There was a Spec Fic reading at the Vermilion Bar in Seattle. I attended, mainly for a chance to meet some of the writers I knew, and see them in action.
I went up to get a hot drink and a snack. They had no coffee, only tea. While I waited at the bar, a man next to me asked me if I was a writer. His name, he said, was Don, and he didn’t give a surname. I asked him the same thing, and he said something about having a bookshop. Then he asked me to give him three words, and he’d write me a poem. Without thinking too much about it, I gave him Balloon, Phoenix, and Rocket. My food arrived, I excused myself, and took it back to the table with my writer friends.

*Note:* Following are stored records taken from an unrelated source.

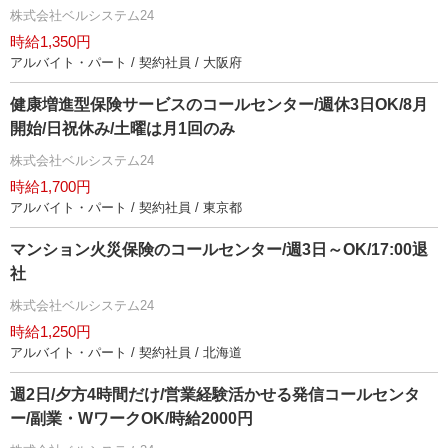
株式会社ベルシステム24
時給1,350円
アルバイト・パート / 契約社員 / 大阪府
健康増進型保険サービスのコールセンター/週休3日OK/8月
開始/日祝休み/土曜は月1回のみ
株式会社ベルシステム24
時給1,700円
アルバイト・パート / 契約社員 / 東京都
マンション火災保険のコールセンター/週3日～OK/17:00退
社
株式会社ベルシステム24
時給1,250円
アルバイト・パート / 契約社員 / 北海道
週2日/夕方4時間だけ/営業経験活かせる発信コールセンタ
ー/副業・WワークOK/時給2000円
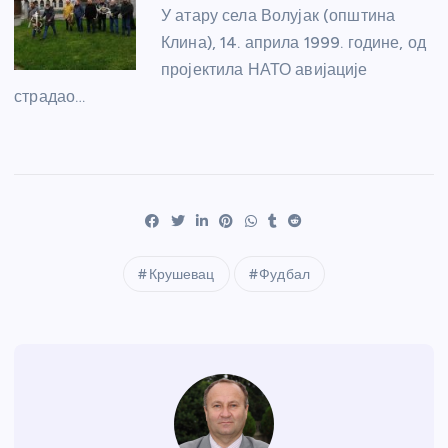
У атару села Волујак (општина
Клина), 14. априла 1999. године, од
пројектила НАТО авијације
страдао…
Крушевац
Фудбал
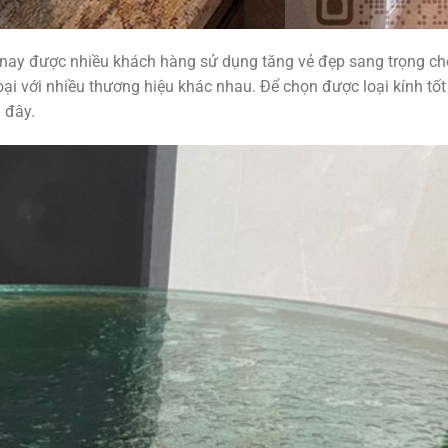
 nay được nhiều khách hàng sử dụng tăng vẻ đẹp sang trọng c
oại với nhiều thương hiệu khác nhau. Để chọn được loại kính tốt
 đây.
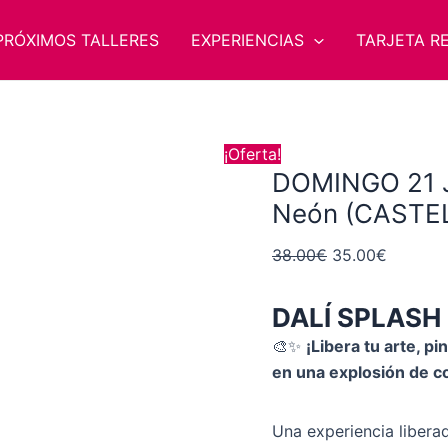
DOMINGO
El
El
21
precio
precio
PRÓXIMOS TALLERES
EXPERIENCIAS
TARJETA R
JUNIO
original
actual
12:00h
era:
es:
DALÍ
38.00€.
35.00€.
SPLASH
¡Oferta!
Neón
DOMINGO 21 
(CASTELLÓN)
Neón (CASTE
cantidad
38.00
€
35.00
€
DALÍ SPLASH
🎨✨
¡Libera tu arte, p
en una explosión de co
Una experiencia libera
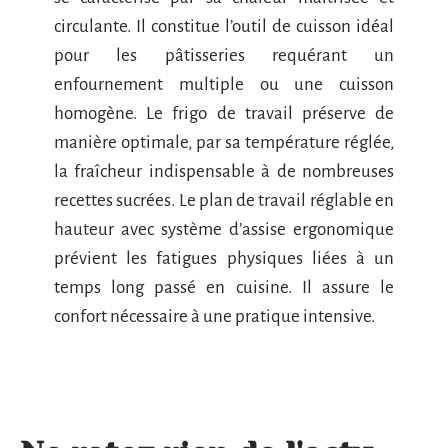
circulante. Il constitue l’outil de cuisson idéal
pour les pâtisseries requérant un
enfournement multiple ou une cuisson
homogène. Le frigo de travail préserve de
manière optimale, par sa température réglée,
la fraîcheur indispensable à de nombreuses
recettes sucrées. Le plan de travail réglable en
hauteur avec système d’assise ergonomique
prévient les fatigues physiques liées à un
temps long passé en cuisine. Il assure le
confort nécessaire à une pratique intensive.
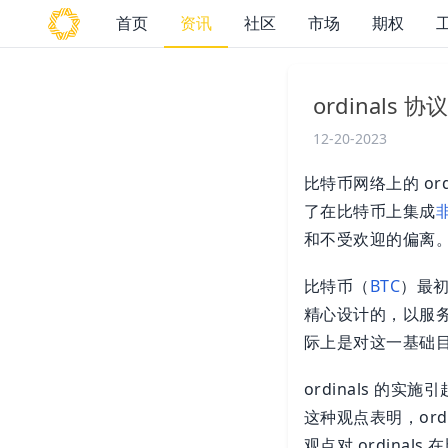
首页
资讯
社区
市场
期权
ordinal
12-20-2023
比特币网络上的 o
了在比特币上集成
和不受欢迎的偏离
比特币（
BTC
）最
精心设计的，以服务这
际上是对这一基础
ordinals 
这种观点表明，or
观点对 ordin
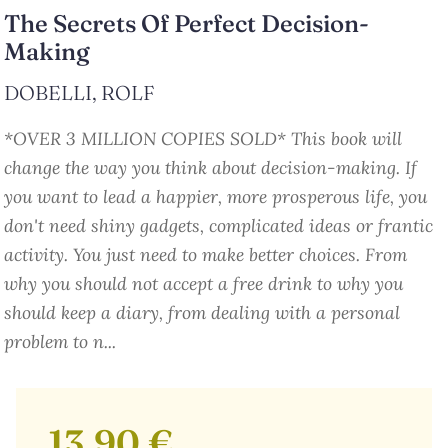
The Secrets Of Perfect Decision-
Making
DOBELLI, ROLF
*OVER 3 MILLION COPIES SOLD* This book will
change the way you think about decision-making. If
you want to lead a happier, more prosperous life, you
don't need shiny gadgets, complicated ideas or frantic
activity. You just need to make better choices. From
why you should not accept a free drink to why you
should keep a diary, from dealing with a personal
problem to n...
13,90 €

A little later, he brought me the poem. The reading had started, and so I just glanced at it and thanked him. Later, I read it, and it seemed an extended metaphor for the political dream that became a nightmare.
The balloon drifted away
From the child
like a dream
Up and away
No rocket
Perhaps a phoenix sometime
but maybe not
I worship the ground
She walked on
and pull up the blanket under my chin.
“Do you like it at all?” he asked.
Yes. I did. I do. I pulled up the blanket under my chin. What else was there to do at 3 a.m. when it had all gone wrong?
I still don’t know, as I look at the handwritten poem on a scrap of paper, whether that was what he meant. But that’s what it meant to me.